Hundreds of thousands of miles from your local grocery store, farmers in south and central America make a living harvesting — and smashing — the bugs that go into the dye. They’re called cochineal insects, and their crushed bodies produce a deep red ink that is used as a natural food colouring .
The squeamish customers out there (and those that are vegan) weren’t too happy when they found out that the dye was used in the Starbucks’ Strawberry Frappuccino. The outcry ended in Starbucks halting its use of the product. But the dye is still used in thousands of other food products — from Nerds candies to grapefruit juice. Including that lovely red lipstick.
You’ll never see the word “insects” listed on a product label, though. In 2009, the Food and Drug Administration introduced a new law that simply required food producers to list the ingredient as “carmine,” a catch-all term for an especially deep-red colour of the same name.

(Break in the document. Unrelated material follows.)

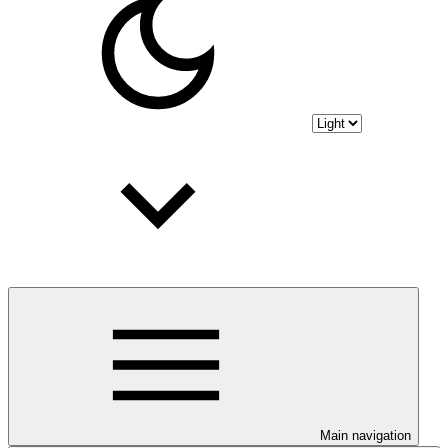
Main navigation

Cochineal insects, native to Central and South America, thrive on one particular species of cactus -- the prickly pear.
Rather than going into the field each day to harvest cochineal insects, workers simply collect the cactus leaves they live on.
The tiny bugs get their colour by thriving on the plant's bright red cactus berries, which are scattered across the leaves.
Once they've found a place to settle on the cactus, the little critters don't budge -- they burrow into the plant and feed for life.
Since the bugs don't budge, workers have to use tough brushes to scrape them off of the cacti leaves. Just a few bugs won't do it: Nearly 70,000 insects are just enough to make one pound of dye.
The insects might appear whitish-grey on the outside, but inside their bodies are a deep purpley-red. Cochineal bugs sheath themselves in white, waxy coating to protect themselves from intense heat and water loss.
Cochineal bugs have been harvested for their intense, easy-to-spot colour for hundreds of years. As early as the 15th century, indigenous peoples living in North, Central and South America were using the crushed bugs to colour fabrics.
By the colonial period, cochineal dye had become one of Mexico's most prized exports, second only to silver. Here, a worker selects the best insects from the harvest, which, once dried, he will crush into a grainy, red substance.
That substance is then processed into a powder or mixed with water and made into a liquid. The pigment can take on several different shades, making it widely appealing for a variety of uses. The ancient industry has seen a recent economic revival in South and Central America. Today, Peru exports the most of the dye; the country produces close to 200 tons of it each year.
Researchers study cochineal insects and their eggs -- shown here -- in a lab in Puebla, Mexico as part of a program aimed at finding more uses for the native bug.
Because they're so small -- just 1/5th of an inch -- cochineal bugs can only be seen in detail under a microscope. Their bodies are soft, flat, and oval-shaped.